When you build an in-house system, the budget for it comes mostly out of the time and effort your engineers spend working on something other than your product. It is notoriously hard to measure how much effort and time it costs to run an internal system, both in terms of developing and operating the system itself, as well as the cost on other teams resulting from gaps in features and usability. The resulting cost underestimation leads many engineering organizations to discount in-house systems as “cheaper”. And that is not the only reason: it is not uncommon even to see engineering organizations go down the “build” route to avoid having to secure a monetary budget and work with procurement. Large companies also have much larger availability of “disposable engineering capacity”, which can skew the decision towards build.
Indeed, the procurement of a solution can be a challenge. If you’re buying a tracing tool, you’ll have to devote effort to scouting, evaluating, budgeting and adopting the tool. However, the cost of maintaining and improving the procured system sits largely on the vendor, reducing the amount of effort down the line considerably when the solution is well-evolved over time to match emerging requirements.
Unique business needs, architectural complexity, and the expectation of needing customized monitoring for serverless applications are key motivators for organizations to build a monitoring solution. However, unless you are an industry behemoth with abundant talent and using niche technologies, building a distributed tracing tool in-house will put you in a tight spot.

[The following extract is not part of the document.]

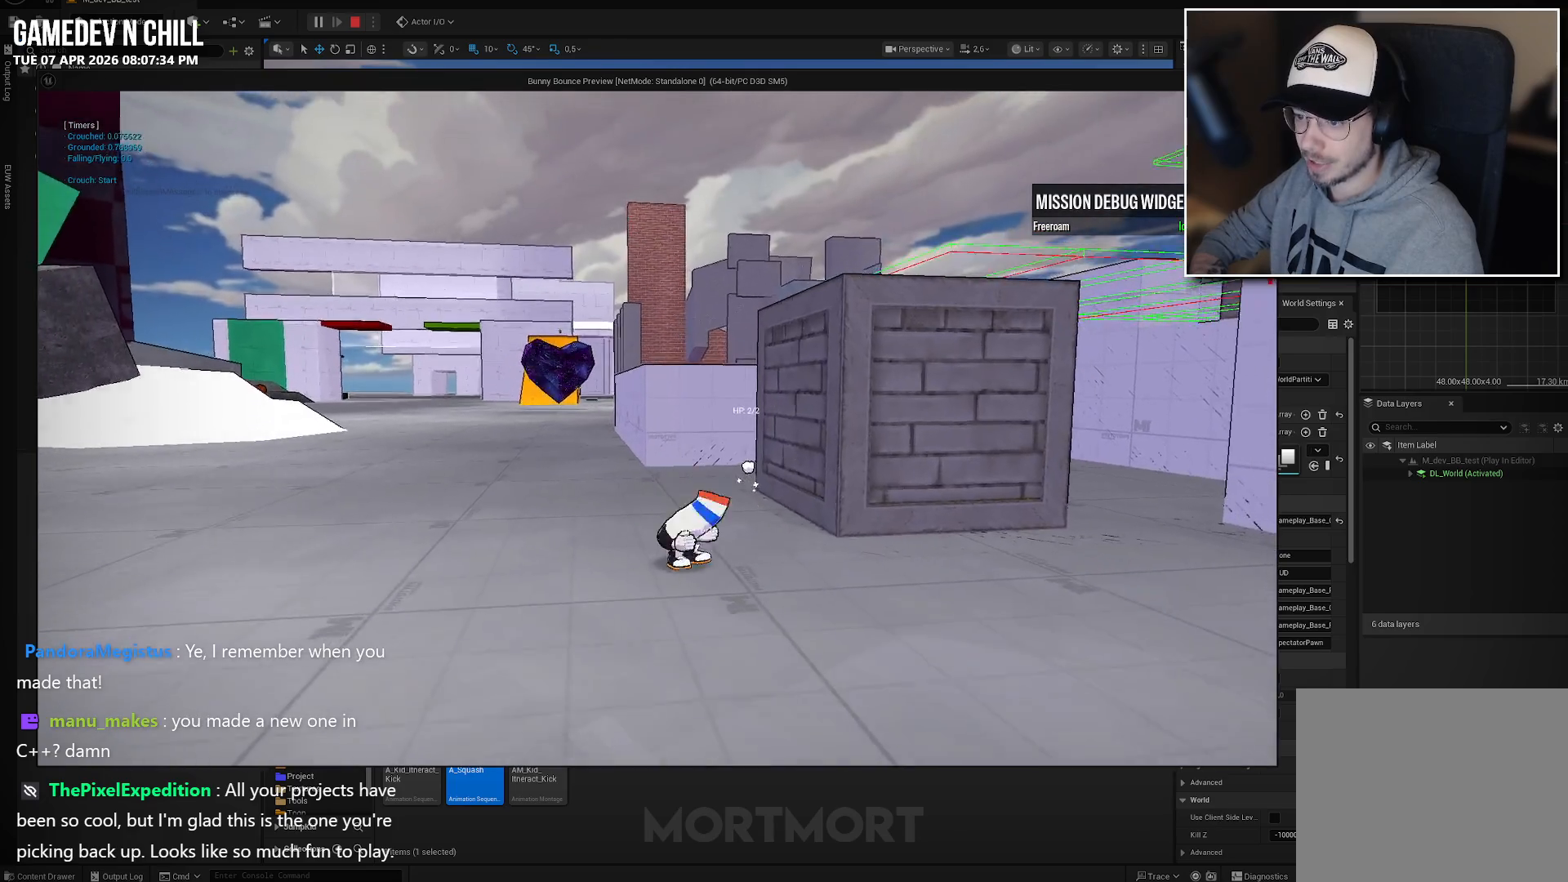
{"buttons": [], "left_stick": "down-left", "right_stick": "center", "events": [[50, "L2", "up"], [117, "L2", "down"], [183, "right_stick", "left"], [267, "L2", "up"], [483, "left_stick", "down-left"], [500, "right_stick", "center"]]}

Meanwhile, buying a feature-rich solution with comprehensive monitoring and visualization capabilities will enable you to quickly optimize your application performance. While the market is full of observability solutions, it is better to select an end-to-end observability and debugging solution like Lumigo that automates distributed tracing to help you manage the complexity of serverless and containerized environments.
In today’s competitive landscape, distributed tracing is becoming a necessity for organizations to deliver a seamless and consistent application. Regardless of your choice to build or buy a monitoring tool, it is important to make a decision on how you will observe your cloud-native systems and to get started quickly to reap the benefits of better observability.